◆ 正文:
* * * * *

本发明对16个物种的转录组分别进行通用探针库的构建。平均仅通过70个左右的8bp探针、或140个左右的9bp探针,就几乎可以覆盖单个物种的所有转录本,达到理想的探针分布效果。其中每个探针都可以匹配数百甚至上千个不同的转录本,每个转录本上平均可有5-10个不同的探针结合位点。通过对16个物种的通用探针库进行整合,我们得到了对绝大多数物种适用的8bp通用探针库,含385个通用探针;和9bp通用探针库,含752个通用探针。对亲缘关系较近的一群物种,其通用探针库可以互作参考;对于这16个物种以外的物种,其大多数转录本也可以从上述整合多物种的通用探针库中找到合适的匹配探针。
通用库中的探针在合成时采用LNA(Locked Nucleic Acid)、ZNA(Zip NucleicAcids)等核酸序列修饰技术,大幅度提高其解链温度。经过双标记合成的水解探针可识别出单个碱基的错配,与专一性的引物配合使用,可同时确保qPCR实验的灵敏度和特异性。而对不同的转录样本只须在通用探针库中搜寻与之匹配的探针和对多种匹配策略进行选择,无须从头设计和重新合成探针。这种“一对多”的设计思路开发了探针的反复利用性,特别适用于对大量转录本或核酸序列的集成分析,大大的节约了使用者的时间和成本。
实施例2:构建多物种基因组的通用寡核苷酸序列库根据图1、图2所示的流程和方法,本发明对多个物种的基因组进行了通用寡核苷酸序列库的构建。具体涉及已测序的16个物种的8bp、9bp通用序列库。对每个物种随机抽取一定比例的(可以是5%-50%)全基因组序列作为目标序列集,按照图1的流程,筛选得到目标序列集的备选高频探针库。对基因组序列进行分析的贪婪算法设计为:对每个备选探针或探针组合,目标序列在一段连续区域内(一般15-50个碱基)出现的多次或不同探针的匹配,均只计算一次。通过图2贪婪算法的示意流程,分析并得到目标序列集较理想的通用寡核苷酸序列库。
本发明涉及对16个物种基因组通用寡核苷酸序列库的构建,对单个物种平均选择50个左右的8bp探针、或100个左右的9bp探针,即可达到理想的覆盖率和分布效果。通用库中的寡核苷酸序列可较均匀的在物种基因组中出现,达到分布盲区的最小化。通过对16个物种的通用序列库进行整合,我们得到了对大多数物种适用的8bp基因组通用序列库,含374条寡核苷酸序列;和9bp基因组通用序列库,含725条寡核苷酸序列。

* * * * *

◆ 所给材料:
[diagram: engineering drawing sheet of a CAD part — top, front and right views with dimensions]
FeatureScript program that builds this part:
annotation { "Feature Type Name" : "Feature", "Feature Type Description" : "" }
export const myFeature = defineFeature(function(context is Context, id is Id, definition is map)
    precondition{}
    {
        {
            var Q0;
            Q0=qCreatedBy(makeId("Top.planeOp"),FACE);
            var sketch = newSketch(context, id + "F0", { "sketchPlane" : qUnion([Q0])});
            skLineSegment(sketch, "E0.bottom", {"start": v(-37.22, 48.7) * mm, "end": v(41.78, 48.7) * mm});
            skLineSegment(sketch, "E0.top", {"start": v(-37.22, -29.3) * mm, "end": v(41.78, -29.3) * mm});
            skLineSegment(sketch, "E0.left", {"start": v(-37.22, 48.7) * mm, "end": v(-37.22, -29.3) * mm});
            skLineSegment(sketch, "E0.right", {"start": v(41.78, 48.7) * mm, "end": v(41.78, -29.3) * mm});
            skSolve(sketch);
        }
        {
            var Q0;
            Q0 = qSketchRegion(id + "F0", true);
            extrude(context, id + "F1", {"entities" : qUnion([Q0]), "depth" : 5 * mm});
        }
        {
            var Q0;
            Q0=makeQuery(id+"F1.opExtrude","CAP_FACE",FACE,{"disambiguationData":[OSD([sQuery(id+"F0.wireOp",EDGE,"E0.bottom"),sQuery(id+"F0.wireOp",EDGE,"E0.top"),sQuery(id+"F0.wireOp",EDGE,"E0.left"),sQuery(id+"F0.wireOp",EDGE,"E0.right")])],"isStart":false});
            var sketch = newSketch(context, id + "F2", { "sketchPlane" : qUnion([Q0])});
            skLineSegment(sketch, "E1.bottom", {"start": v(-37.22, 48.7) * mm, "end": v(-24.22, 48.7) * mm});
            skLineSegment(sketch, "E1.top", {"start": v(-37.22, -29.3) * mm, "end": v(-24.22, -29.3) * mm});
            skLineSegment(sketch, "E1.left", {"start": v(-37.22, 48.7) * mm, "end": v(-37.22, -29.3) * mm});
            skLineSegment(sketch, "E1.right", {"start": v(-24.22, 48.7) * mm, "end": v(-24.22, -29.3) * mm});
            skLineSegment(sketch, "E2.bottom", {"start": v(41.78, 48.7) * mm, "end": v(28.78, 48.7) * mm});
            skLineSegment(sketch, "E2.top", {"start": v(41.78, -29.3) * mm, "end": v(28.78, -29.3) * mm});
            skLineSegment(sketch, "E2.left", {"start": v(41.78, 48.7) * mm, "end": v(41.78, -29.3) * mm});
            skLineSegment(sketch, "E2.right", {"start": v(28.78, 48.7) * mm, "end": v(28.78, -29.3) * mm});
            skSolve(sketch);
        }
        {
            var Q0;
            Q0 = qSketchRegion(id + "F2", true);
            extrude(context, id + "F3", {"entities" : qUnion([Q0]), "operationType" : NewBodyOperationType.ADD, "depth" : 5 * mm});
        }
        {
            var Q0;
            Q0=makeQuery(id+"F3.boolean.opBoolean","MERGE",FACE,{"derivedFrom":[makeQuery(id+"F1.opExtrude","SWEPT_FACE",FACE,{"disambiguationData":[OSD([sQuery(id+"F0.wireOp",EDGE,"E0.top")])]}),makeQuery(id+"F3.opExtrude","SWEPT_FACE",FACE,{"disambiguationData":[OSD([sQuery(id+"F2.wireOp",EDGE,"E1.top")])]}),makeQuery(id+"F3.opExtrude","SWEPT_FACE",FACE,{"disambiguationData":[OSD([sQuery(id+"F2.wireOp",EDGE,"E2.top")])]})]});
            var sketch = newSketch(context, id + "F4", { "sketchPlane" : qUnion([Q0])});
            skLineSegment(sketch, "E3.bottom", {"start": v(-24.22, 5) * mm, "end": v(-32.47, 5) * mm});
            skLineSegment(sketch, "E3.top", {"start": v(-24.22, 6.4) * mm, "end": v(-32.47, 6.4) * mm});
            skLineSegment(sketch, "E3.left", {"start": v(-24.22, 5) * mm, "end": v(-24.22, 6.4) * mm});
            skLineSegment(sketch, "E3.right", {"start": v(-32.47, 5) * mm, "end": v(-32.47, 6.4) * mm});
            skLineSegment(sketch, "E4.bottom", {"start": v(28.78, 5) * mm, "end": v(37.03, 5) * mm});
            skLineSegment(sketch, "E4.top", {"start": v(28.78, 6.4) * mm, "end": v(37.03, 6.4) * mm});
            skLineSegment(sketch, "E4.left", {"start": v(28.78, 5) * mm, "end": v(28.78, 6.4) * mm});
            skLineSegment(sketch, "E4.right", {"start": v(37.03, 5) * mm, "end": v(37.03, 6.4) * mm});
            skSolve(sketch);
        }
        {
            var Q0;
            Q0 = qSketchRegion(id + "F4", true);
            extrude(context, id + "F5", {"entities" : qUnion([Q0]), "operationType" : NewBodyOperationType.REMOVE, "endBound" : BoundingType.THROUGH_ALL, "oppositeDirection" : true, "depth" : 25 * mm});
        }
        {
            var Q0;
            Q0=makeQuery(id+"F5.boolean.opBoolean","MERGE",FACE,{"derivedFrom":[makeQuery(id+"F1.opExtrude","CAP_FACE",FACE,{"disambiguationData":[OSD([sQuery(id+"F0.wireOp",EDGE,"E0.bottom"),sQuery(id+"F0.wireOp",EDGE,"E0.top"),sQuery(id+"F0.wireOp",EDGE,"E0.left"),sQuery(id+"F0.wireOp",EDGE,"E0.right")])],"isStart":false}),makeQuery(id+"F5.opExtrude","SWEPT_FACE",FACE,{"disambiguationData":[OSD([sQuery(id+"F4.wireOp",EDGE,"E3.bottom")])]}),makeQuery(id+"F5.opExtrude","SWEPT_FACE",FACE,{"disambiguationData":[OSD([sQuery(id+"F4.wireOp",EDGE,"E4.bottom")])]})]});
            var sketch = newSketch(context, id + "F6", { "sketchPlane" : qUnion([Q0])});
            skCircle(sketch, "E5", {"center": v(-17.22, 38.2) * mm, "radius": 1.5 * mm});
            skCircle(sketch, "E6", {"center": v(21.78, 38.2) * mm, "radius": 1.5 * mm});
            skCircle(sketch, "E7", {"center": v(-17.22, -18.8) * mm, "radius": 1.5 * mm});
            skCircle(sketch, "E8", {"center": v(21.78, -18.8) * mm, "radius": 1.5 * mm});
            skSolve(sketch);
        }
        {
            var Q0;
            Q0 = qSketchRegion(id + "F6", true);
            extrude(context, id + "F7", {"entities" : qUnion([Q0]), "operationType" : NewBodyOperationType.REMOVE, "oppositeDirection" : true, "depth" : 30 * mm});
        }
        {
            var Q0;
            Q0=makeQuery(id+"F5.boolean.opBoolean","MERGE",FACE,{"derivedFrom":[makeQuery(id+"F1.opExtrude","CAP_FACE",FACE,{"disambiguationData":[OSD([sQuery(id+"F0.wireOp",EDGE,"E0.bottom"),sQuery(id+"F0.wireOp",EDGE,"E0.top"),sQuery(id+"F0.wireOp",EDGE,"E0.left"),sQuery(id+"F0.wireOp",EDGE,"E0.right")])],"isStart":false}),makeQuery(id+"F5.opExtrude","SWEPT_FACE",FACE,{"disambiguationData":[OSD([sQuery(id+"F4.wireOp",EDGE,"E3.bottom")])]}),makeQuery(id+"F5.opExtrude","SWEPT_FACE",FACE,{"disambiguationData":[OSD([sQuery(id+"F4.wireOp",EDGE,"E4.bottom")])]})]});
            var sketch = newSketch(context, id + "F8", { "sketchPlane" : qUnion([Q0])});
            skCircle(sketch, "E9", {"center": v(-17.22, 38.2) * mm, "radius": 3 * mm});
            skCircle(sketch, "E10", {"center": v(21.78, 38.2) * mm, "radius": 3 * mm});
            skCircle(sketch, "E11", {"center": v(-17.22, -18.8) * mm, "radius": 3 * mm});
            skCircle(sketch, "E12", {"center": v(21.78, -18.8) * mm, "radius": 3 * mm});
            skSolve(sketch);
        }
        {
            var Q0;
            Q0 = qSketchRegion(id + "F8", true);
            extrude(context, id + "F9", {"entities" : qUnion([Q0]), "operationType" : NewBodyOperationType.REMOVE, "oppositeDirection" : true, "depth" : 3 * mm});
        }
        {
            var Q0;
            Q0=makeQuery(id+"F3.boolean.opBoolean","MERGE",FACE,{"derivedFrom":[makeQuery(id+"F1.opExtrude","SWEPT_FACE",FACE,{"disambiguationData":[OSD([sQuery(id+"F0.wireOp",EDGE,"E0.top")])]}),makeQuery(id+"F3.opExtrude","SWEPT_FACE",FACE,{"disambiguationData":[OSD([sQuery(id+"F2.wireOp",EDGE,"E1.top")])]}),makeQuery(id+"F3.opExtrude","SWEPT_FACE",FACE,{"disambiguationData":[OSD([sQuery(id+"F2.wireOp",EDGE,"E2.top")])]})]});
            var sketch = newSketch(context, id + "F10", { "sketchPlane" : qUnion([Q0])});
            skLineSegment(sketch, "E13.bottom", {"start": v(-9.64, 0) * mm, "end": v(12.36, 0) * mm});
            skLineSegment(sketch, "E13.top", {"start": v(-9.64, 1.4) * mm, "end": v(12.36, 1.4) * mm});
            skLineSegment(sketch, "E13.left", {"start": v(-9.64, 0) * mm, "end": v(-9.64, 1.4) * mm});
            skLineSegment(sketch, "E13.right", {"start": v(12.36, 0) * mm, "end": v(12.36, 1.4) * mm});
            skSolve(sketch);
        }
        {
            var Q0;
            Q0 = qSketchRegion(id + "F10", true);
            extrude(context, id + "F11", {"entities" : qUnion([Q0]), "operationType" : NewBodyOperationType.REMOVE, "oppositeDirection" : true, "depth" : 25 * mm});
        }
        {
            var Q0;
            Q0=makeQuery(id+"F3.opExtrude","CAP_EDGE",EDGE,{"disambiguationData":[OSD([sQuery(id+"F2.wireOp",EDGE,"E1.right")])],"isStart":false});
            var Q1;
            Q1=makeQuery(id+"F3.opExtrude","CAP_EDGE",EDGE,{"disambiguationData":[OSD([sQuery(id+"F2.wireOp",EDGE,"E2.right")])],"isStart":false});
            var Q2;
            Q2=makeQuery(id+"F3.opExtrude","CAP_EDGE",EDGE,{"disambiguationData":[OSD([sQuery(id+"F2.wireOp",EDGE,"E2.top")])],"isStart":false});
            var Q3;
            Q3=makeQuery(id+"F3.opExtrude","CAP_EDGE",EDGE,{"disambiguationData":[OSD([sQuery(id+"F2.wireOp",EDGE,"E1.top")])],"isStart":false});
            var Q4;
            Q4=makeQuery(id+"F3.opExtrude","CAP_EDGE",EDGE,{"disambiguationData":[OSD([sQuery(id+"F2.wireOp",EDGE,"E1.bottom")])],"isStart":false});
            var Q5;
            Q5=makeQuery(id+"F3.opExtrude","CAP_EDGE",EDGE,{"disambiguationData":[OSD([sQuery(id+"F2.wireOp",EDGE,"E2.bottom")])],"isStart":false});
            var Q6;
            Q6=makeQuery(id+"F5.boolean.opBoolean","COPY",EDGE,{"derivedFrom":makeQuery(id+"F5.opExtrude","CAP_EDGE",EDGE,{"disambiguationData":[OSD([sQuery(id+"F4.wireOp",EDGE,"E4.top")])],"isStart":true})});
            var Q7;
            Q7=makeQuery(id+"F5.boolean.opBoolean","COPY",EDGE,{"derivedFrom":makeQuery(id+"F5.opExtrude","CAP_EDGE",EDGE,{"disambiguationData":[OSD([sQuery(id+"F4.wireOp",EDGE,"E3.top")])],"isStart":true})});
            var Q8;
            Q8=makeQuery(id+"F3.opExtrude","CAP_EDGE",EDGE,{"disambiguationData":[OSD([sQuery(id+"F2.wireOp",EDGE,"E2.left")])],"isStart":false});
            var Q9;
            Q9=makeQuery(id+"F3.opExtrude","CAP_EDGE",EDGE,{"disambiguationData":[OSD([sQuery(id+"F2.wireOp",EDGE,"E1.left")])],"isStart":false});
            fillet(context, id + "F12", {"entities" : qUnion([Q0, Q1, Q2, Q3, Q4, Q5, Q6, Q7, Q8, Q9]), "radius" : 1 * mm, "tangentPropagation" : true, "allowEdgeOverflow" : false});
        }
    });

* * * * *

根据正文回答下列问题:
1. 整合16个物种后得到的8bp通用探针库含多少个通用探针?
2. 通用库中的探针在合成时采用了哪些核酸序列修饰技术?
3. 整合后的9bp基因组通用序列库含多少条寡核苷酸序列?

1. 含385个通用探针。
2. 采用LNA(Locked Nucleic Acid)、ZNA(Zip NucleicAcids)等技术。
3. 含725条寡核苷酸序列。